* [Work instructions]: Arrange the lines of the material below as a JSON list of strings, one string per line, with blank lines omitted. Begin at the line that contains "order: Sapindales" and stop after the line that contains "scientific name: Scyphostelma rugosum", keeping both of those lines.

════════

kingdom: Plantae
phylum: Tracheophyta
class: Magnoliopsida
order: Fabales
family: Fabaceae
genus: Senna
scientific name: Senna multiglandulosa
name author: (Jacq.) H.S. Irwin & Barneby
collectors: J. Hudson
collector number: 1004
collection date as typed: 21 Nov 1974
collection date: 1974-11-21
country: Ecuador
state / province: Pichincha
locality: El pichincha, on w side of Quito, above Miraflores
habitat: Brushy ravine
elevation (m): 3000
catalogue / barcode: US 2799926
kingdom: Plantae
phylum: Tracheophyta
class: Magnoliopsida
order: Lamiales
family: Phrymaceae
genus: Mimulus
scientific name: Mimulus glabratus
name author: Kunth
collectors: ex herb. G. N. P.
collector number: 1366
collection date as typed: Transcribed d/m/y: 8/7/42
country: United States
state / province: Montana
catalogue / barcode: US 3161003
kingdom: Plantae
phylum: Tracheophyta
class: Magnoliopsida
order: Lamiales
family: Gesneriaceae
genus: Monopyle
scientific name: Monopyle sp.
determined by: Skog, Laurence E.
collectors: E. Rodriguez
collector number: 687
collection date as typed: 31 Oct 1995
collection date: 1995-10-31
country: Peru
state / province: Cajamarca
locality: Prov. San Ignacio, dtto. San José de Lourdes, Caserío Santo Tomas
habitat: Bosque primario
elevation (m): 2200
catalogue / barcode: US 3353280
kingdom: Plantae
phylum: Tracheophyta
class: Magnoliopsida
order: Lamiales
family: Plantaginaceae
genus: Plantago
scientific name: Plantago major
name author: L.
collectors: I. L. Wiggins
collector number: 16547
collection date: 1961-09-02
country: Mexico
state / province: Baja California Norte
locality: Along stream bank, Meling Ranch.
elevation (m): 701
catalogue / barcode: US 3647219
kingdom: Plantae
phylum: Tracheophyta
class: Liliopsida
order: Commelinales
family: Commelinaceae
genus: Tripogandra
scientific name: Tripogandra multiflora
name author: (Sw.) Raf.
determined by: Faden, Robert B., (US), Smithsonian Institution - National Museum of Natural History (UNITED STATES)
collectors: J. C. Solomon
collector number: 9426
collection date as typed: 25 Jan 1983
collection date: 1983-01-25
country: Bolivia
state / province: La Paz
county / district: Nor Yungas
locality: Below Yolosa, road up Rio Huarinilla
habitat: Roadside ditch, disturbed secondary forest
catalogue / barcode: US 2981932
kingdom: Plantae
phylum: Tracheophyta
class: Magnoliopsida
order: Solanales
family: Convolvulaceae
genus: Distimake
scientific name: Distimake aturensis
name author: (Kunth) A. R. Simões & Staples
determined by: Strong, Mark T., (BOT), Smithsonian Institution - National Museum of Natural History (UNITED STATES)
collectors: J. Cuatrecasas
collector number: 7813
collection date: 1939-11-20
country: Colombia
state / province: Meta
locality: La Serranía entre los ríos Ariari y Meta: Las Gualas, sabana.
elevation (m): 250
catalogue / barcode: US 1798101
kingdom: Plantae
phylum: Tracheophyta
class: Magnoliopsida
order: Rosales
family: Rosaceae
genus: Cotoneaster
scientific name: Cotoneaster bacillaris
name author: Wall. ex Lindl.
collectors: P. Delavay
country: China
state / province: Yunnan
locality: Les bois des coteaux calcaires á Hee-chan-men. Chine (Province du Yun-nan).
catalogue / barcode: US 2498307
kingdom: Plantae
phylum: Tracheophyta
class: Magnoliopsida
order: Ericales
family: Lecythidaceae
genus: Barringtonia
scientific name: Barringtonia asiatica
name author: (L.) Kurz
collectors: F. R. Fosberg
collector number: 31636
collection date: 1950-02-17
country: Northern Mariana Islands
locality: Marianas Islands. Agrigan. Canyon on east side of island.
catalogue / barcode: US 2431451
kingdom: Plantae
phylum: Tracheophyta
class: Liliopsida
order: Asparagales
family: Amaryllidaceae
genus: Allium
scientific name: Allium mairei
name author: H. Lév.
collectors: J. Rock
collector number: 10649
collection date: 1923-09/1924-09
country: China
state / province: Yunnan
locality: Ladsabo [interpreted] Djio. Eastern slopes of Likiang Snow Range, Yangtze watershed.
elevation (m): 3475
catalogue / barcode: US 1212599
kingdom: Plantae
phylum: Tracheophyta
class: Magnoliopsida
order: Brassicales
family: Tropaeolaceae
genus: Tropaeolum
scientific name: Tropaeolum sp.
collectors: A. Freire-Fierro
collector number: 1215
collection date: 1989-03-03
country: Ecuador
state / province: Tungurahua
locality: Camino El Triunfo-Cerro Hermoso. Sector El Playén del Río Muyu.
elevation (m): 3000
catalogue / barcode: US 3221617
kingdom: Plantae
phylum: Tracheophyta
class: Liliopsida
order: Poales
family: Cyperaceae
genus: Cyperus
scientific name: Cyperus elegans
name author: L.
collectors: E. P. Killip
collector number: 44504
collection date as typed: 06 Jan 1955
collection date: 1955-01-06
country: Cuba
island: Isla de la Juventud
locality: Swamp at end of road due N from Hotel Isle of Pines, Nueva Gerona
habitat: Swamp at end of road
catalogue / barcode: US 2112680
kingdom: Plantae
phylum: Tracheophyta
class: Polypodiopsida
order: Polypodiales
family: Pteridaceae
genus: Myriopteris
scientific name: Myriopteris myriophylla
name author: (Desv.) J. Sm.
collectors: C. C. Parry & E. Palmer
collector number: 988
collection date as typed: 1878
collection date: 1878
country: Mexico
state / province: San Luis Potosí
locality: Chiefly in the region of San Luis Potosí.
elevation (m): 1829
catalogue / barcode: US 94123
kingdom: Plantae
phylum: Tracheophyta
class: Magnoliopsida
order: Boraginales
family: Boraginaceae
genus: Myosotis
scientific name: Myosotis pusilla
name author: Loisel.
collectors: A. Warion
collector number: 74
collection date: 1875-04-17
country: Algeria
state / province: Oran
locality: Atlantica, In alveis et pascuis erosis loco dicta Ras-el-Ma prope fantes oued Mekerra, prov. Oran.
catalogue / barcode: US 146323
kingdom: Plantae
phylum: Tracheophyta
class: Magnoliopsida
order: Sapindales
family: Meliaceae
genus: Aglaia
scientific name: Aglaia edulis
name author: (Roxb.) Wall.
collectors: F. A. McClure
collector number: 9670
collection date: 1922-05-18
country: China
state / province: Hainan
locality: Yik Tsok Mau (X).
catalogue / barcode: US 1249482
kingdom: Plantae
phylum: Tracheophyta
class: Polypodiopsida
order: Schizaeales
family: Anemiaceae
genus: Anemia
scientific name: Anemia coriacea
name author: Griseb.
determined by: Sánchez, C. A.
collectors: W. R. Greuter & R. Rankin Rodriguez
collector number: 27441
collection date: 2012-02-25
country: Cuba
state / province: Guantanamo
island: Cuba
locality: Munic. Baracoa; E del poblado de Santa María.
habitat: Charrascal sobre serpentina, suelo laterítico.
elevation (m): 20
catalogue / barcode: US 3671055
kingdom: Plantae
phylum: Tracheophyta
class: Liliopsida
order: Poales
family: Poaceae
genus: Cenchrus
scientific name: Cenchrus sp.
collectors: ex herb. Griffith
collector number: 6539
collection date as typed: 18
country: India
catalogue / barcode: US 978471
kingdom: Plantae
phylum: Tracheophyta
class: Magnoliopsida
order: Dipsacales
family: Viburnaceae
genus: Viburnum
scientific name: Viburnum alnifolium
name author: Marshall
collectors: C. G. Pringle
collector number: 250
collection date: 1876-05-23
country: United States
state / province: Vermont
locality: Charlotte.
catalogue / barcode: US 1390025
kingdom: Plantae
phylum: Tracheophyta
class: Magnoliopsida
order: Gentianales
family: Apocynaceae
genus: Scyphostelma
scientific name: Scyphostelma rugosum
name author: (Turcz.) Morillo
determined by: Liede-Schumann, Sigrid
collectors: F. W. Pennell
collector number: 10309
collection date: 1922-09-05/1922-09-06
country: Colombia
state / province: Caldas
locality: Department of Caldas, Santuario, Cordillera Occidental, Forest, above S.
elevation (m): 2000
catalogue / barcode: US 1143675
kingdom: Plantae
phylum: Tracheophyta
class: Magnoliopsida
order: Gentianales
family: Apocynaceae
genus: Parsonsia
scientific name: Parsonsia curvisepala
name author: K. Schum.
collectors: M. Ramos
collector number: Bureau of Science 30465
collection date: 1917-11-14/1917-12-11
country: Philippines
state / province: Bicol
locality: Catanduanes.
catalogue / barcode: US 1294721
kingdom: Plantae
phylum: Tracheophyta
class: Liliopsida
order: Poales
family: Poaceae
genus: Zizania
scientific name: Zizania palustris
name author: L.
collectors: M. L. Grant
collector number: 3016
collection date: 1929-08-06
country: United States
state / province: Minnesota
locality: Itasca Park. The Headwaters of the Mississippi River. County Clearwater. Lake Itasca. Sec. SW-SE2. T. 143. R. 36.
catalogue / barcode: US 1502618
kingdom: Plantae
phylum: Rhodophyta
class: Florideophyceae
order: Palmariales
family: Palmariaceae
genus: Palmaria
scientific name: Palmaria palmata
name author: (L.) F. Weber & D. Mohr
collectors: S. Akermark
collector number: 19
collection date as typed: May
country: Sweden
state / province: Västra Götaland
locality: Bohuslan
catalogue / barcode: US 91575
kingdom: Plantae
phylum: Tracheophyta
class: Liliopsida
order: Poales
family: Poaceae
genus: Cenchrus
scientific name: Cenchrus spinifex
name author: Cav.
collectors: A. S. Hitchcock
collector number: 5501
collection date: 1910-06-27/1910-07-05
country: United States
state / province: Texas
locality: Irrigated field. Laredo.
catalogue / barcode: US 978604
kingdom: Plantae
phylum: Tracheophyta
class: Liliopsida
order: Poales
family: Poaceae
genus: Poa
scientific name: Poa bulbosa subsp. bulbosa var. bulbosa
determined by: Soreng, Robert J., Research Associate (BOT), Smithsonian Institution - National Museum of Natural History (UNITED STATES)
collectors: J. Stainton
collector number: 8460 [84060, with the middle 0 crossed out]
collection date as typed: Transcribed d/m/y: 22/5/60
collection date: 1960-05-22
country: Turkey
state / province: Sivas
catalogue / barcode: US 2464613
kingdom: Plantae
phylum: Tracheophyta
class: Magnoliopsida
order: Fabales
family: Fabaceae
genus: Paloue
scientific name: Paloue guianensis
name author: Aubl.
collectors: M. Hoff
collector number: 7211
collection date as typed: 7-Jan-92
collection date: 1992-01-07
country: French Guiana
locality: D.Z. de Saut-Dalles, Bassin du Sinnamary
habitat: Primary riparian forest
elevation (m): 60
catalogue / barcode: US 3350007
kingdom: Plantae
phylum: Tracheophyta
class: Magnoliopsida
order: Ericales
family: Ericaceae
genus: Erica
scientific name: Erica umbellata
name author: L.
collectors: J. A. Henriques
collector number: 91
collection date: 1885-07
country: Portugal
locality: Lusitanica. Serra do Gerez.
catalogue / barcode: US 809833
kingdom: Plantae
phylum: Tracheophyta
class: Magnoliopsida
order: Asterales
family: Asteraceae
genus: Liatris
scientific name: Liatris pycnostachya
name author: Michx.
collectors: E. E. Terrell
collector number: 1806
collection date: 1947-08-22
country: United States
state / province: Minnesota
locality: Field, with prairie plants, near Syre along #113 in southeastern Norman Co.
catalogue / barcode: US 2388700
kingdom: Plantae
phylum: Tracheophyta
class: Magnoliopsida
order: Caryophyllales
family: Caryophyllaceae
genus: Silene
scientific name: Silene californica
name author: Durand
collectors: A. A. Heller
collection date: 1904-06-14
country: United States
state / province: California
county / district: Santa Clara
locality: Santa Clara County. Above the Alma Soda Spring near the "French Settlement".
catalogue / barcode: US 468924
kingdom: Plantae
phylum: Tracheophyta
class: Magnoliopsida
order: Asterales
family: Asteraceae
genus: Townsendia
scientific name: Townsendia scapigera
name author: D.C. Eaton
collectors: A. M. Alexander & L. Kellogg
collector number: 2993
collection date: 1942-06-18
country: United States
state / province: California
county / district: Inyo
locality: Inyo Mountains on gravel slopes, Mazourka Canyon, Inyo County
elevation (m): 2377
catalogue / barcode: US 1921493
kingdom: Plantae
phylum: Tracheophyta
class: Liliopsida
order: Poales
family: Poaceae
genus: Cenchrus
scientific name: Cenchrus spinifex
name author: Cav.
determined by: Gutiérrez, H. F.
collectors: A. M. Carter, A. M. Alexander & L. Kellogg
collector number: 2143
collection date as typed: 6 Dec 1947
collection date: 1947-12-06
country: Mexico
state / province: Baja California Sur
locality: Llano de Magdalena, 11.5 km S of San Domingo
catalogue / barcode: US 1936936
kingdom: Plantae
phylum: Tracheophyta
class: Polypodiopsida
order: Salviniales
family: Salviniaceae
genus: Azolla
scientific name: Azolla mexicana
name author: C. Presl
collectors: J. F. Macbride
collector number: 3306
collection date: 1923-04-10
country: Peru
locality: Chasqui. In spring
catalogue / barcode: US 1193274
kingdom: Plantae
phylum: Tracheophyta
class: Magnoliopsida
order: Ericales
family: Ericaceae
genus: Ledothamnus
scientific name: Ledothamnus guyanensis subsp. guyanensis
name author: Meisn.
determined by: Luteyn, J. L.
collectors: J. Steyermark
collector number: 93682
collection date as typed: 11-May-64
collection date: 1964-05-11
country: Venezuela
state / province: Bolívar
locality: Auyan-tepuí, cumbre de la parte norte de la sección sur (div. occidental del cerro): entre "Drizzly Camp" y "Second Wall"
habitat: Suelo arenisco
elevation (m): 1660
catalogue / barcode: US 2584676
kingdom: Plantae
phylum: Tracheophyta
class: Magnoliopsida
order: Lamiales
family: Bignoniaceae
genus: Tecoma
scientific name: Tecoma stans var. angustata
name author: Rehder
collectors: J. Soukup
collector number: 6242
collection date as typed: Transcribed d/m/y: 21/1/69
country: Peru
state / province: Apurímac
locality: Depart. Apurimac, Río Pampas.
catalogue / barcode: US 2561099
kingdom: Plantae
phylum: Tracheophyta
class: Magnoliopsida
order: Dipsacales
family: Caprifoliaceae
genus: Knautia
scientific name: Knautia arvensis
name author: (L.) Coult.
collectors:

════════

* [Answer in full]:
[
  "order: Sapindales",
  "family: Meliaceae",
  "genus: Aglaia",
  "scientific name: Aglaia edulis",
  "name author: (Roxb.) Wall.",
  "collectors: F. A. McClure",
  "collector number: 9670",
  "collection date: 1922-05-18",
  "country: China",
  "state / province: Hainan",
  "locality: Yik Tsok Mau (X).",
  "catalogue / barcode: US 1249482",
  "kingdom: Plantae",
  "phylum: Tracheophyta",
  "class: Polypodiopsida",
  "order: Schizaeales",
  "family: Anemiaceae",
  "genus: Anemia",
  "scientific name: Anemia coriacea",
  "name author: Griseb.",
  "determined by: Sánchez, C. A.",
  "collectors: W. R. Greuter & R. Rankin Rodriguez",
  "collector number: 27441",
  "collection date: 2012-02-25",
  "country: Cuba",
  "state / province: Guantanamo",
  "island: Cuba",
  "locality: Munic. Baracoa; E del poblado de Santa María.",
  "habitat: Charrascal sobre serpentina, suelo laterítico.",
  "elevation (m): 20",
  "catalogue / barcode: US 3671055",
  "kingdom: Plantae",
  "phylum: Tracheophyta",
  "class: Liliopsida",
  "order: Poales",
  "family: Poaceae",
  "genus: Cenchrus",
  "scientific name: Cenchrus sp.",
  "collectors: ex herb. Griffith",
  "collector number: 6539",
  "collection date as typed: 18",
  "country: India",
  "catalogue / barcode: US 978471",
  "kingdom: Plantae",
  "phylum: Tracheophyta",
  "class: Magnoliopsida",
  "order: Dipsacales",
  "family: Viburnaceae",
  "genus: Viburnum",
  "scientific name: Viburnum alnifolium",
  "name author: Marshall",
  "collectors: C. G. Pringle",
  "collector number: 250",
  "collection date: 1876-05-23",
  "country: United States",
  "state / province: Vermont",
  "locality: Charlotte.",
  "catalogue / barcode: US 1390025",
  "kingdom: Plantae",
  "phylum: Tracheophyta",
  "class: Magnoliopsida",
  "order: Gentianales",
  "family: Apocynaceae",
  "genus: Scyphostelma",
  "scientific name: Scyphostelma rugosum"
]